A recent survey of Chief Executives of North West based Social Housing providers, carried out by housing intelligence provider Mobysoft, has revealed the extent of concern for Government’s proposed housing benefit reforms
The coalition Government revealed its plans to pay housing benefit direct to the tenant rather than the landlord last year as part of its wider welfare reforms.
All the Chief Executives questioned consider this change to be of great importance, with over 50% of respondents claiming that it is the single most important issue facing social housing providers today.
All of those surveyed believe that this reform will increase their organisation’s overall rent arrears (the amount of overall rent owed), with 90% stating that their organisation will face a significant increase.
Housing associations rely on rent as their main source of revenue, therefore a significant increase in arrears could create financial instability.
A report published last week by leading ratings agency Moody’s Investors Services, warned that plans to pay housing benefit direct to tenants would almost certainly have a negative impact on Housing Associations’ credit ratings, because paying housing benefit direct to tenants would be ‘credit negative’. This fear was echoed by Cathy Payne, a senior Department for Work & Pensions official, at the Chartered Institute of Housing’s south east conference back in March.
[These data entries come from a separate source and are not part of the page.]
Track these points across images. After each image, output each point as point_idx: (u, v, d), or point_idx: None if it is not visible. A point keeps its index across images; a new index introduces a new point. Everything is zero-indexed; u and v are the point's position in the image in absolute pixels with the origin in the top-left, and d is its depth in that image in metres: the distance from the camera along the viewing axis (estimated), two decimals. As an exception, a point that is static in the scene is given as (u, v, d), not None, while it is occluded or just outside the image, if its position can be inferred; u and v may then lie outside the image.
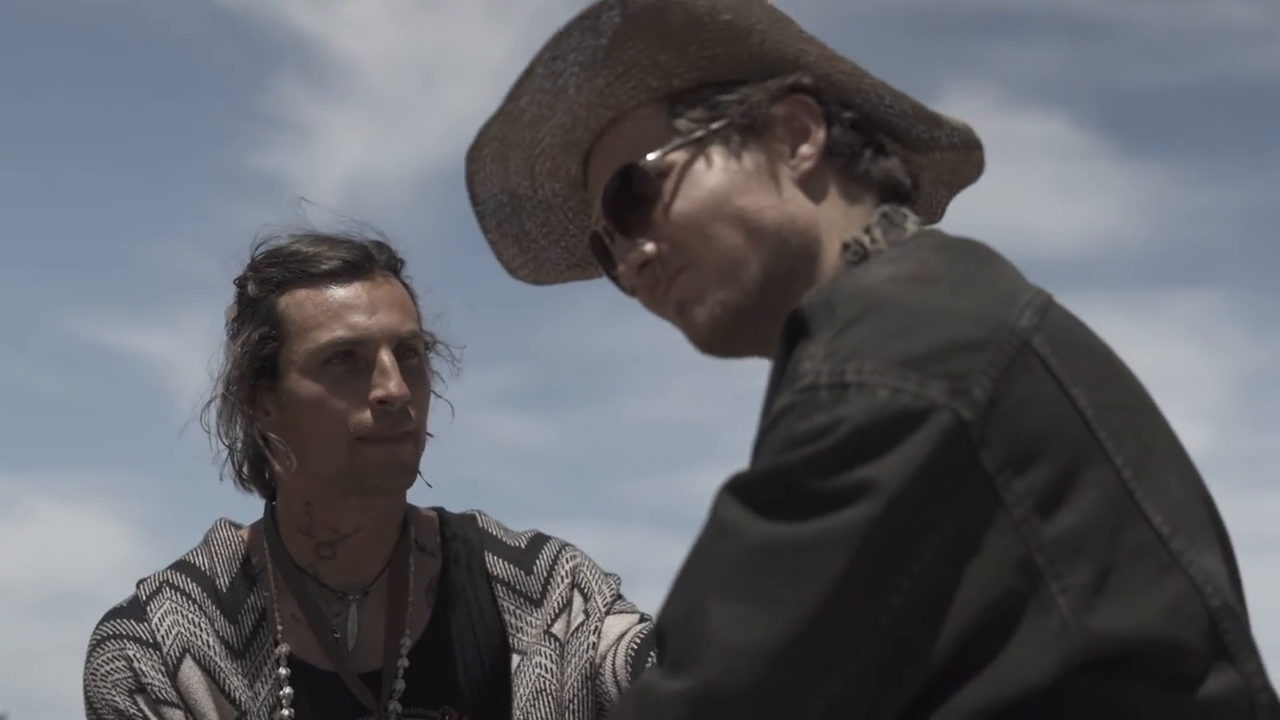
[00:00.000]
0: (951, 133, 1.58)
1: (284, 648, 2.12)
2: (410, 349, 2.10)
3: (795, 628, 1.23)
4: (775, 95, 1.51)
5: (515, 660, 2.16)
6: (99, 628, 2.14)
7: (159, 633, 2.11)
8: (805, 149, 1.51)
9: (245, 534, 2.20)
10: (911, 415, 1.24)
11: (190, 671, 2.09)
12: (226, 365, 2.11)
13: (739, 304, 1.48)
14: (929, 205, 1.66)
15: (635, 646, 2.11)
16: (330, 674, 2.12)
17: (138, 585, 2.17)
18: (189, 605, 2.13)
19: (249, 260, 2.15)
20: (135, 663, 2.10)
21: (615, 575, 2.24)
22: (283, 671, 2.11)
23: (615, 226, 1.54)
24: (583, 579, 2.20)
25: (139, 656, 2.10)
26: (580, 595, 2.18)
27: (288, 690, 2.10)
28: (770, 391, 1.38)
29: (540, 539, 2.25)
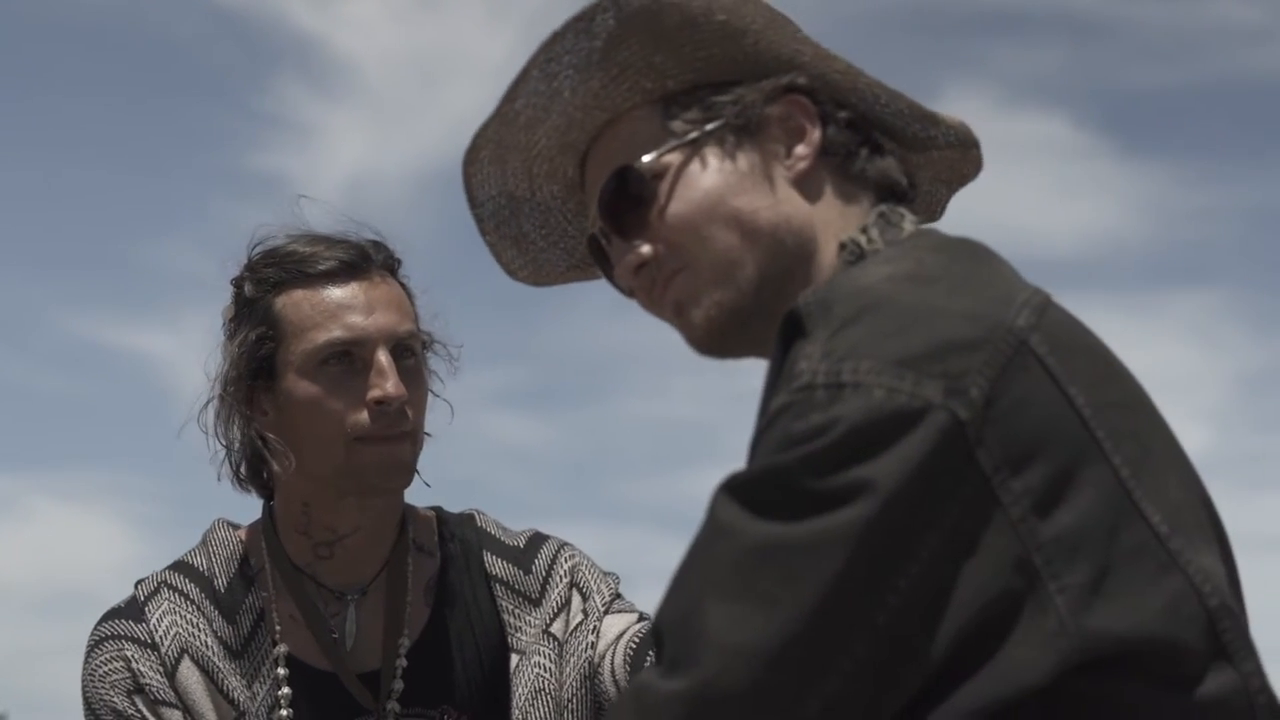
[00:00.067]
0: (948, 131, 1.58)
1: (282, 648, 2.11)
2: (407, 349, 2.09)
3: (792, 628, 1.22)
4: (770, 95, 1.50)
5: (514, 660, 2.15)
6: (97, 628, 2.14)
7: (157, 633, 2.11)
8: (800, 149, 1.51)
9: (243, 534, 2.19)
10: (908, 415, 1.24)
11: (188, 672, 2.09)
12: (224, 365, 2.10)
13: (735, 305, 1.48)
14: (928, 204, 1.65)
15: (634, 646, 2.11)
16: (328, 674, 2.12)
17: (136, 586, 2.17)
18: (187, 606, 2.12)
19: (246, 260, 2.15)
20: (133, 663, 2.09)
21: (614, 574, 2.23)
22: (281, 672, 2.10)
23: (611, 228, 1.54)
24: (581, 578, 2.20)
25: (137, 657, 2.10)
26: (579, 594, 2.18)
27: (286, 690, 2.10)
28: (767, 391, 1.37)
29: (539, 538, 2.25)
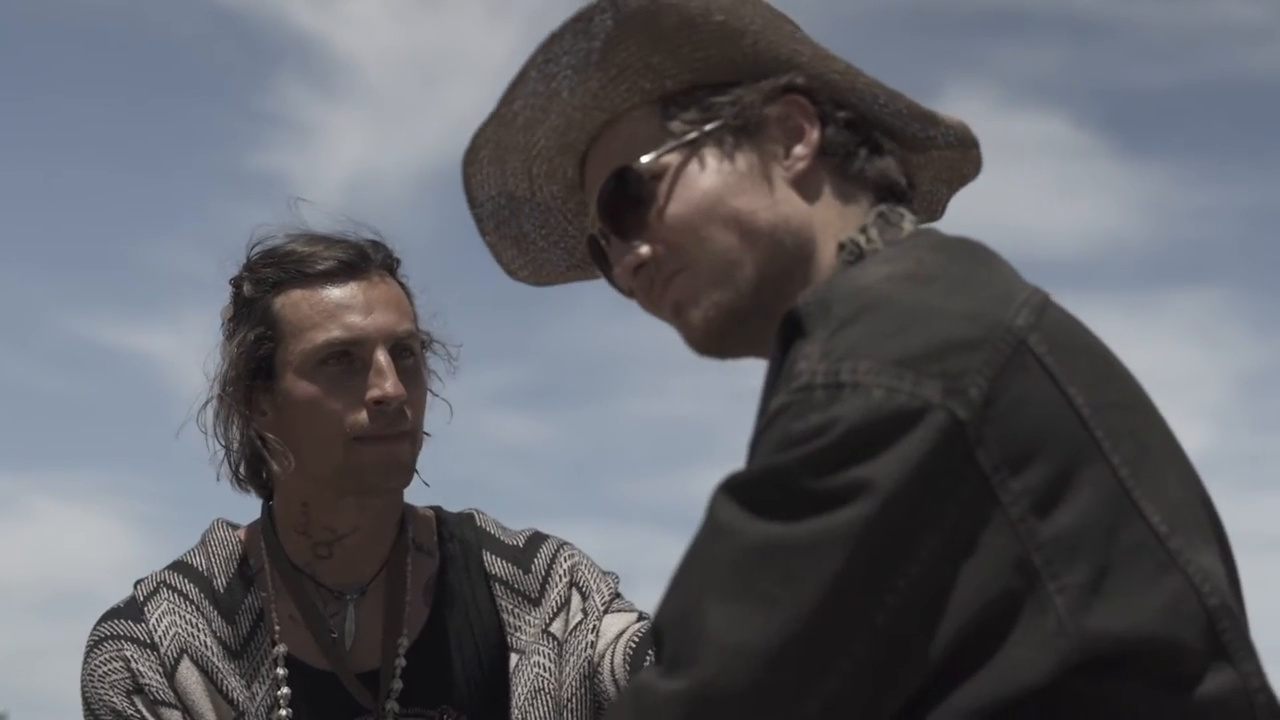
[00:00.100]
0: (947, 131, 1.57)
1: (281, 648, 2.11)
2: (406, 349, 2.09)
3: (791, 628, 1.22)
4: (769, 96, 1.50)
5: (513, 659, 2.15)
6: (96, 628, 2.14)
7: (156, 633, 2.10)
8: (799, 149, 1.50)
9: (242, 534, 2.19)
10: (907, 415, 1.24)
11: (188, 672, 2.09)
12: (222, 366, 2.10)
13: (734, 305, 1.48)
14: (929, 203, 1.65)
15: (633, 645, 2.11)
16: (328, 674, 2.12)
17: (135, 586, 2.17)
18: (186, 606, 2.12)
19: (244, 260, 2.14)
20: (133, 663, 2.09)
21: (613, 574, 2.23)
22: (280, 672, 2.10)
23: (610, 229, 1.53)
24: (581, 577, 2.19)
25: (136, 657, 2.10)
26: (578, 594, 2.18)
27: (285, 690, 2.10)
28: (766, 391, 1.37)
29: (538, 537, 2.24)
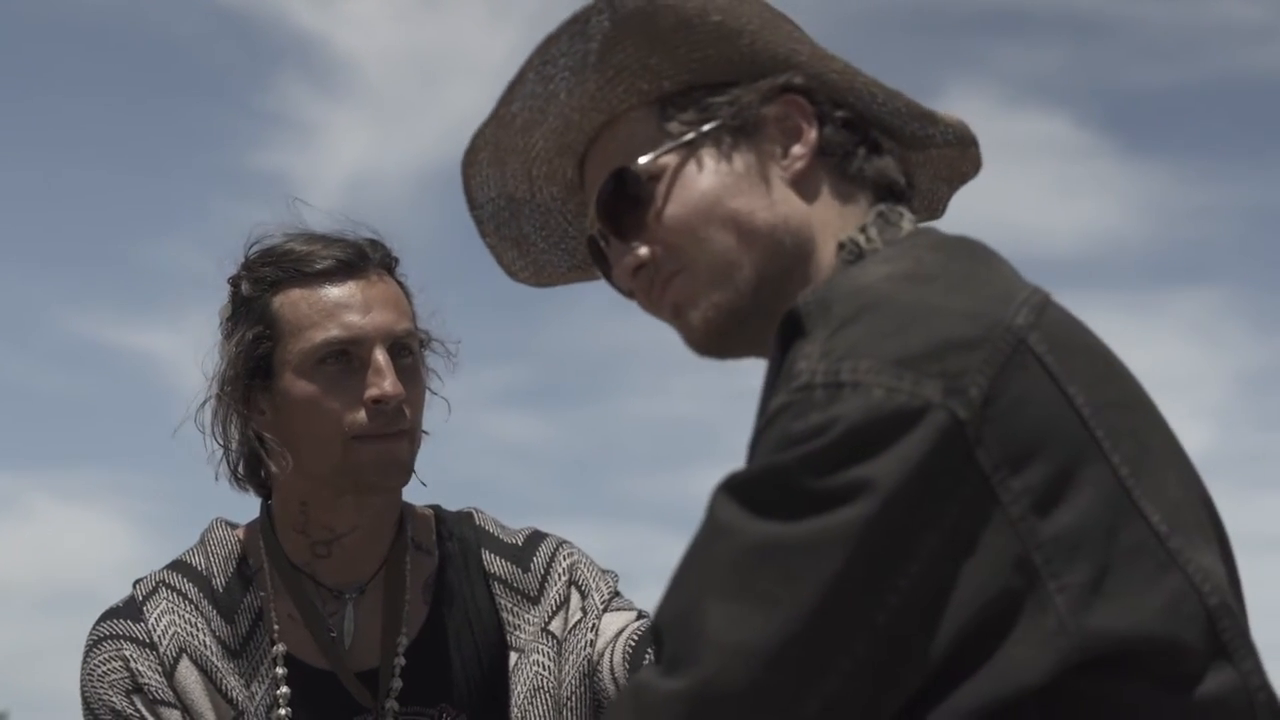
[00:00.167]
0: (946, 129, 1.57)
1: (280, 647, 2.11)
2: (405, 348, 2.09)
3: (791, 627, 1.22)
4: (766, 96, 1.50)
5: (513, 658, 2.15)
6: (95, 628, 2.14)
7: (155, 633, 2.10)
8: (797, 149, 1.50)
9: (241, 533, 2.19)
10: (907, 414, 1.24)
11: (187, 671, 2.09)
12: (221, 365, 2.10)
13: (733, 306, 1.48)
14: (929, 202, 1.65)
15: (633, 644, 2.11)
16: (327, 673, 2.12)
17: (134, 585, 2.17)
18: (185, 605, 2.12)
19: (242, 259, 2.14)
20: (132, 663, 2.09)
21: (613, 572, 2.23)
22: (279, 671, 2.10)
23: (609, 230, 1.53)
24: (580, 576, 2.19)
25: (135, 657, 2.10)
26: (578, 592, 2.18)
27: (284, 690, 2.10)
28: (766, 391, 1.37)
29: (537, 536, 2.24)
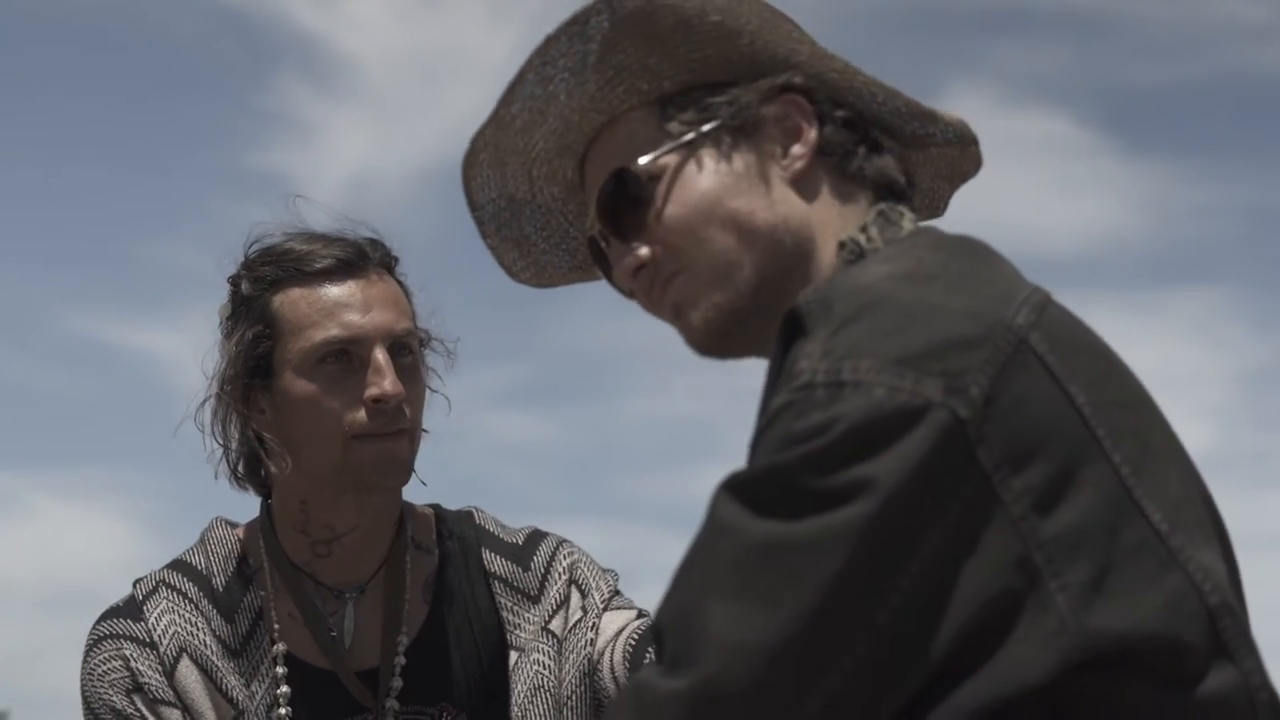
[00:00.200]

The findings of the Mobysoft survey supports the Moody’s report claim that the North’s housing associations are particularly at risk from this area of benefit reform because of the fragile economic conditions they operate in.
Matthew Gardiner, Chief Executive of North West based Trafford Housing Trust, said: “The payment of housing benefit direct to landlords is one of the key features of the current system of financing social housing. While making tenants directly and personally responsible for securing the means through which they pay their rent is attractive as a means of reducing a dependency culture, proposals to do this without protecting association’s cash flow and their standing with the lending community could ultimately prove counter-productive.
“The North West already faces the added pressure of having been disproportionately affected by the recession, therefore it’s imperative we tackle issues facing our organisations head on, and one of the ways we can do this is by investing in cutting edge innovation.”
Derek Steele, Managing Director of Mobysoft, said: “As a North West based specialist supplier to housing we wanted to engage with the regions social landlords. Mobysoft assists social landlords with rent collection so our services must reflect a rapidly evolving market.”
Matthew Gardiner will be examining how housing should be utilising innovation at the ‘Progress North West’ leadership seminar, taking place on Tuesday 10th May.